In future, LC-MS/MS should not only be applied as a routine primary measurement method for low testosterone concentrations but also as a reference measurement method in various national projects in which the accuracy of the results is of utmost importance. We are currently participating in the Biomarker Panel Data Production program supervised by National Biobank of Korea, in which serum testosterone concentrations from healthy men and women are measured using UPLC-MS/MS.
We recommend a critical medical decision point for selecting the best method to measure low testosterone concentrations between immunoassays and the LC-MS/MS method. Below the medical decision point, it would be better to measure testosterone concentrations using LC-MS/MS than using immunoassays. Based on our findings and those of other studies, the medical decision points for selecting the best testosterone measurement method as well as for showing the positive bias of various immunoassays are as follows: 0.48 ng/mL (1.67 nmol/L) (the present study), 0.55 ng/mL (1.90 nmol/L) [
6], 1.00 ng/mL (3.47 nmol/L) [
18], and 0.50 ng/mL (1.73 nmol/L) [
19]. Thus, serum testosterone concentrations of 0.48–1.00 ng/mL (1.67–3.47 nmol/L) can be considered medical decision points to select the best measurement method in clinical laboratories. We suggest a limit of 0.48 ng/mL (1.67 nmol/L), which is the upper limit of the RI for women of 20–49 years of age based on UPLC-MS/MS.
There are several Korean studies on LC-MS/MS-based measurement of testosterone concentrations [
25-
27]. Testosterone in neonates has been measured using dried blood spot multiplexed steroid profiling using LC-MS/MS [
25]. Serum testosterone has been measured for monitoring chemical castration agents [
26] and for serum steroid profiling in healthy children and adults [
27] using LC-MS/MS. However, there are less than three institutions providing LC-MS/MS clinical services and that too in limited situations.
In conclusion, we developed a UPLC-MS/MS method for measuring low total testosterone concentrations and compared it with an immunoassay. We demonstrated its adequate performance characteristics.
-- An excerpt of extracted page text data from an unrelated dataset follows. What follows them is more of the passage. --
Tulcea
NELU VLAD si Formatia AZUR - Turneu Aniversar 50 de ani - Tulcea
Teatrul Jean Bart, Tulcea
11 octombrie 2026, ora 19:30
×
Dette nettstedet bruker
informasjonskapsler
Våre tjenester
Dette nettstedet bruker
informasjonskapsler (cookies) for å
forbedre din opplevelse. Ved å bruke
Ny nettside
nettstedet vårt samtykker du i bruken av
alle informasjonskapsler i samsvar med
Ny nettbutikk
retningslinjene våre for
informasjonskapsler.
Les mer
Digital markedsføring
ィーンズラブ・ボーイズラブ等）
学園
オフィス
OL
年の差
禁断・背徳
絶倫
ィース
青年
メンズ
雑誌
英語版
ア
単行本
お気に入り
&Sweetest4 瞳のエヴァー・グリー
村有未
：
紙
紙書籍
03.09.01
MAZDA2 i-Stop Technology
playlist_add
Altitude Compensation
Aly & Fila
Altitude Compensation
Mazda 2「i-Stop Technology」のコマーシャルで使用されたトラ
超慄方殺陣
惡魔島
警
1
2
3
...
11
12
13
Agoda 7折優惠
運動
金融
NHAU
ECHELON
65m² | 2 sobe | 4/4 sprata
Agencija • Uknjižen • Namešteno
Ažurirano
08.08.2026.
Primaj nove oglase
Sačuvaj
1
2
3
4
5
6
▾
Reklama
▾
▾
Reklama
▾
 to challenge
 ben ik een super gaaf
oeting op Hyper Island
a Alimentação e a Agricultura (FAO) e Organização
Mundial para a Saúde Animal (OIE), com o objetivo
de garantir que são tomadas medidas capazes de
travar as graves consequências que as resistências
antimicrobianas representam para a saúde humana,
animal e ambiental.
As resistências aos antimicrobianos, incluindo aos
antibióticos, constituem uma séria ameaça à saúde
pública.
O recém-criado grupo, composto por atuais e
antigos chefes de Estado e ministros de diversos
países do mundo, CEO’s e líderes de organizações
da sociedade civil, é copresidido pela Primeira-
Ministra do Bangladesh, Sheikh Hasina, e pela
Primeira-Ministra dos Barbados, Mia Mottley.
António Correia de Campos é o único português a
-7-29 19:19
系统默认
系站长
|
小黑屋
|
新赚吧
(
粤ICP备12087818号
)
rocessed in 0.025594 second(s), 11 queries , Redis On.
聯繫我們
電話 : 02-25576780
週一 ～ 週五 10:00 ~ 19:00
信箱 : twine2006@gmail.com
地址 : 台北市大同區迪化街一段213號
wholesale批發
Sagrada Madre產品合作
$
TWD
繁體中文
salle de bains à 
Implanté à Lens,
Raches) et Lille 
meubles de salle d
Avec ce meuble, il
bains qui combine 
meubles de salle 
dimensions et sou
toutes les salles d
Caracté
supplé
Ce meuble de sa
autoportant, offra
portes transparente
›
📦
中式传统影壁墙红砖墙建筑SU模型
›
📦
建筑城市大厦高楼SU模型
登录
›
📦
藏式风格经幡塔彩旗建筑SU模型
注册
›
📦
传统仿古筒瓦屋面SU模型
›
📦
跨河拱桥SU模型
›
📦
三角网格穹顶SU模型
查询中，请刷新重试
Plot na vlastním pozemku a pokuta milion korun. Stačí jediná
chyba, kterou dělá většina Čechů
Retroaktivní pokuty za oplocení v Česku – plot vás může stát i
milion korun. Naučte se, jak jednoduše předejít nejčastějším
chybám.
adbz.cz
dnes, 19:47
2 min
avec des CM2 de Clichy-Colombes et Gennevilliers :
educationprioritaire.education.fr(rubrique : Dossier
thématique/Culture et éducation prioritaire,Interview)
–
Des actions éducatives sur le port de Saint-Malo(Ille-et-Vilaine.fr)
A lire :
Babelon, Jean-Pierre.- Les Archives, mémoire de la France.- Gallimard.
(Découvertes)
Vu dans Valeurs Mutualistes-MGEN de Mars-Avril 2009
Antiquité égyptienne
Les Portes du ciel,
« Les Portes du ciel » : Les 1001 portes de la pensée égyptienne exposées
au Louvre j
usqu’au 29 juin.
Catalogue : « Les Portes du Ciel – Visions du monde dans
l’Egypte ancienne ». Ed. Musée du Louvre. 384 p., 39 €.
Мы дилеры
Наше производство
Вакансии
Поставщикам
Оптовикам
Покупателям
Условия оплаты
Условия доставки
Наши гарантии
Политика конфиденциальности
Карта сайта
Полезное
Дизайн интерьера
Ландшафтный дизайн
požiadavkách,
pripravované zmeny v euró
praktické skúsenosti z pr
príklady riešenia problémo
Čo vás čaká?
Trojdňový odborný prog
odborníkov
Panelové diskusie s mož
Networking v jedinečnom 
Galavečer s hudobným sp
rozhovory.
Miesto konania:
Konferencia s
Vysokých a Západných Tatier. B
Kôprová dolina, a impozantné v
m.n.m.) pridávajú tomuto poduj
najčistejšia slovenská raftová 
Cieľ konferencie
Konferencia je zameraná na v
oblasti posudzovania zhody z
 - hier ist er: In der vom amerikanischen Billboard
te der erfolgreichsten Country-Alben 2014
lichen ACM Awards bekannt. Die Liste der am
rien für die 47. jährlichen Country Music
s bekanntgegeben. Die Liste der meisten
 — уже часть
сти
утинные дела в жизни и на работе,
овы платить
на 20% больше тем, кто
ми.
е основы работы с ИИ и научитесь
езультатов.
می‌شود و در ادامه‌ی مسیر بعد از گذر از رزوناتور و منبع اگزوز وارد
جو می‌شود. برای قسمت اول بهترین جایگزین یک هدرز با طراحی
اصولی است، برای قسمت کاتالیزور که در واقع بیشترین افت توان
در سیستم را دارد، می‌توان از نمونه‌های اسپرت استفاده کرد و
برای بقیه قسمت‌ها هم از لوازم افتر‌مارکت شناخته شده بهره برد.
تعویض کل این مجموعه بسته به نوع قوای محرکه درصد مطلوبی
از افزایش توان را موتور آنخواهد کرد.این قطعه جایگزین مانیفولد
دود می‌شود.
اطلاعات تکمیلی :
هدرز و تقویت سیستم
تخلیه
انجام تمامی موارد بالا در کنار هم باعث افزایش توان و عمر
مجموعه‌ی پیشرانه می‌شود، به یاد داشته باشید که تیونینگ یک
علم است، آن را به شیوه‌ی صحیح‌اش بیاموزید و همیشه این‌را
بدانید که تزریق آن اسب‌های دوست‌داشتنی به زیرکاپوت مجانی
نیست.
Method accuracy was demonstrated by the UPLC-MS/MS analysis results of SRM materials and by participating in several accuracy-based proficiency testing programs. Our method has lower LLOQ values and a wider linearity range than conventional immunoassays. It enables precisely measuring low total testosterone concentrations, especially in children and women, in Korea.